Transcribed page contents
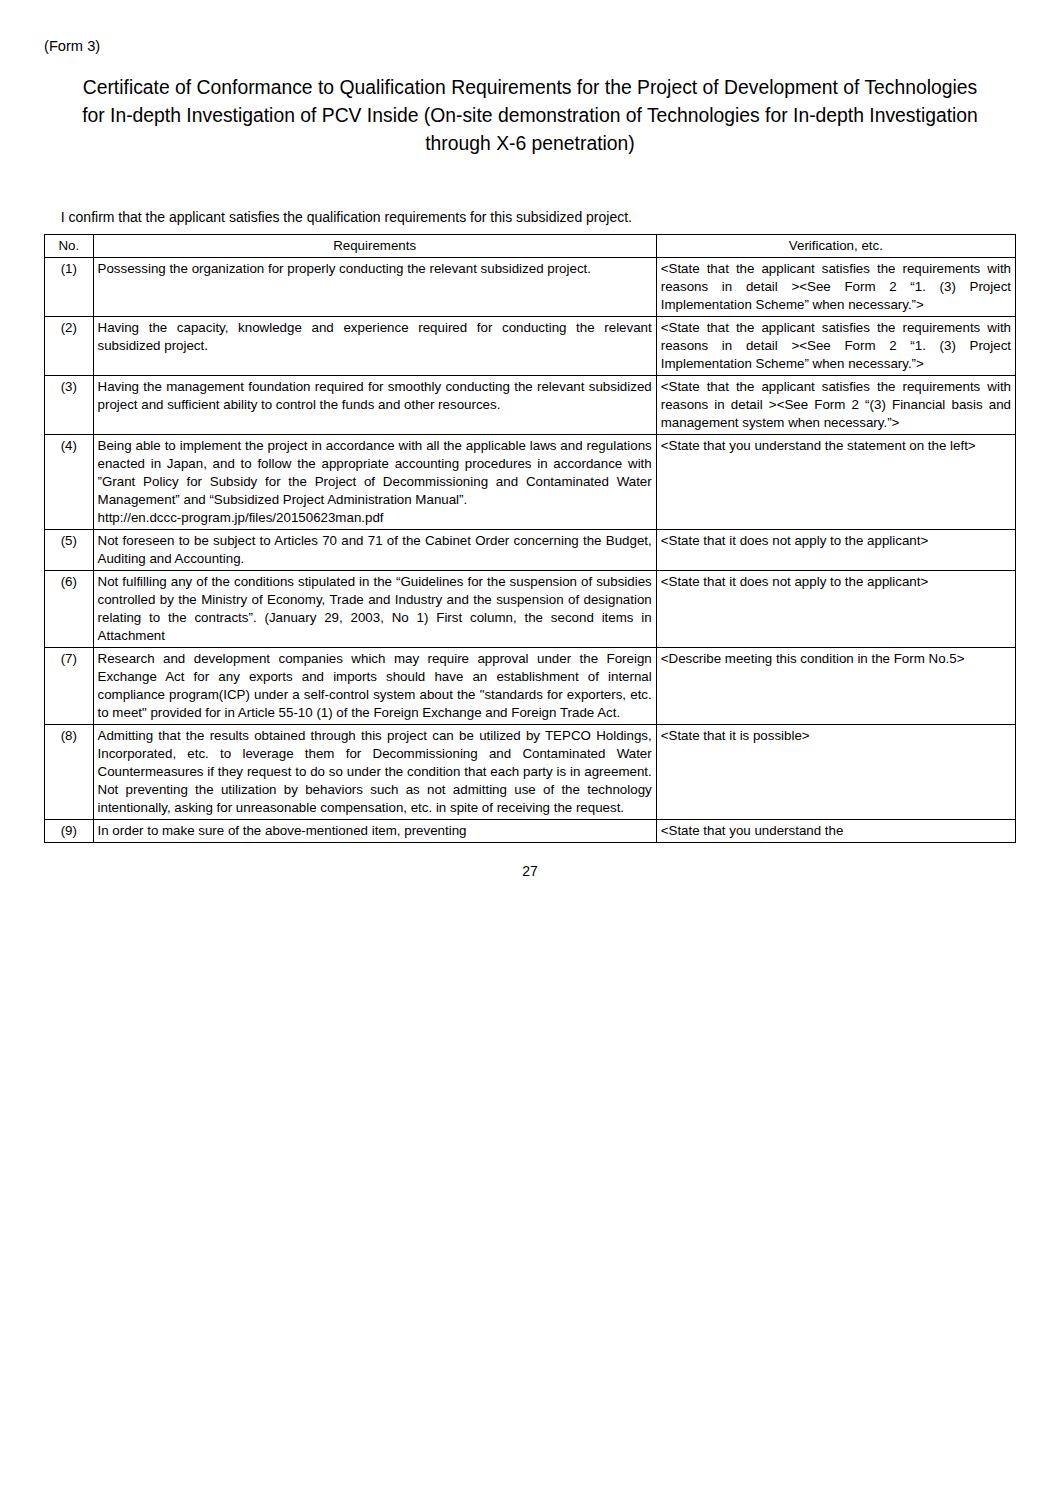(Form 3)
Certificate of Conformance to Qualification Requirements for the Project of Development of Technologies for In-depth Investigation of PCV Inside (On-site demonstration of Technologies for In-depth Investigation through X-6 penetration)
I confirm that the applicant satisfies the qualification requirements for this subsidized project.
| No. | Requirements | Verification, etc. |
| --- | --- | --- |
| (1) | Possessing the organization for properly conducting the relevant subsidized project. | <State that the applicant satisfies the requirements with reasons in detail ><See Form 2 “1. (3) Project Implementation Scheme” when necessary.”> |
| (2) | Having the capacity, knowledge and experience required for conducting the relevant subsidized project. | <State that the applicant satisfies the requirements with reasons in detail ><See Form 2 “1. (3) Project Implementation Scheme” when necessary.”> |
| (3) | Having the management foundation required for smoothly conducting the relevant subsidized project and sufficient ability to control the funds and other resources. | <State that the applicant satisfies the requirements with reasons in detail ><See Form 2 “(3) Financial basis and management system when necessary.”> |
| (4) | Being able to implement the project in accordance with all the applicable laws and regulations enacted in Japan, and to follow the appropriate accounting procedures in accordance with ”Grant Policy for Subsidy for the Project of Decommissioning and Contaminated Water Management” and “Subsidized Project Administration Manual”. http://en.dccc-program.jp/files/20150623man.pdf | <State that you understand the statement on the left> |
| (5) | Not foreseen to be subject to Articles 70 and 71 of the Cabinet Order concerning the Budget, Auditing and Accounting. | <State that it does not apply to the applicant> |
| (6) | Not fulfilling any of the conditions stipulated in the “Guidelines for the suspension of subsidies controlled by the Ministry of Economy, Trade and Industry and the suspension of designation relating to the contracts”. (January 29, 2003, No 1) First column, the second items in Attachment | <State that it does not apply to the applicant> |
| (7) | Research and development companies which may require approval under the Foreign Exchange Act for any exports and imports should have an establishment of internal compliance program(ICP) under a self-control system about the "standards for exporters, etc. to meet" provided for in Article 55-10 (1) of the Foreign Exchange and Foreign Trade Act. | <Describe meeting this condition in the Form No.5> |
| (8) | Admitting that the results obtained through this project can be utilized by TEPCO Holdings, Incorporated, etc. to leverage them for Decommissioning and Contaminated Water Countermeasures if they request to do so under the condition that each party is in agreement. Not preventing the utilization by behaviors such as not admitting use of the technology intentionally, asking for unreasonable compensation, etc. in spite of receiving the request. | <State that it is possible> |
| (9) | In order to make sure of the above-mentioned item, preventing | <State that you understand the |
27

— Activity —
When you transcribe the lines above, keep every word exact but leave the pictures behind.

— Response to the exercise —
(Form 3)
Certificate of Conformance to Qualification Requirements for the Project of Development of Technologies for In-depth Investigation of PCV Inside (On-site demonstration of Technologies for In-depth Investigation through X-6 penetration)
I confirm that the applicant satisfies the qualification requirements for this subsidized project.
| No. | Requirements | Verification, etc. |
| --- | --- | --- |
| (1) | Possessing the organization for properly conducting the relevant subsidized project. | <State that the applicant satisfies the requirements with reasons in detail ><See Form 2 “1. (3) Project Implementation Scheme” when necessary.”> |
| (2) | Having the capacity, knowledge and experience required for conducting the relevant subsidized project. | <State that the applicant satisfies the requirements with reasons in detail ><See Form 2 “1. (3) Project Implementation Scheme” when necessary.”> |
| (3) | Having the management foundation required for smoothly conducting the relevant subsidized project and sufficient ability to control the funds and other resources. | <State that the applicant satisfies the requirements with reasons in detail ><See Form 2 “(3) Financial basis and management system when necessary.”> |
| (4) | Being able to implement the project in accordance with all the applicable laws and regulations enacted in Japan, and to follow the appropriate accounting procedures in accordance with ”Grant Policy for Subsidy for the Project of Decommissioning and Contaminated Water Management” and “Subsidized Project Administration Manual”. http://en.dccc-program.jp/files/20150623man.pdf | <State that you understand the statement on the left> |
| (5) | Not foreseen to be subject to Articles 70 and 71 of the Cabinet Order concerning the Budget, Auditing and Accounting. | <State that it does not apply to the applicant> |
| (6) | Not fulfilling any of the conditions stipulated in the “Guidelines for the suspension of subsidies controlled by the Ministry of Economy, Trade and Industry and the suspension of designation relating to the contracts”. (January 29, 2003, No 1) First column, the second items in Attachment | <State that it does not apply to the applicant> |
| (7) | Research and development companies which may require approval under the Foreign Exchange Act for any exports and imports should have an establishment of internal compliance program(ICP) under a self-control system about the "standards for exporters, etc. to meet" provided for in Article 55-10 (1) of the Foreign Exchange and Foreign Trade Act. | <Describe meeting this condition in the Form No.5> |
| (8) | Admitting that the results obtained through this project can be utilized by TEPCO Holdings, Incorporated, etc. to leverage them for Decommissioning and Contaminated Water Countermeasures if they request to do so under the condition that each party is in agreement. Not preventing the utilization by behaviors such as not admitting use of the technology intentionally, asking for unreasonable compensation, etc. in spite of receiving the request. | <State that it is possible> |
| (9) | In order to make sure of the above-mentioned item, preventing | <State that you understand the |
27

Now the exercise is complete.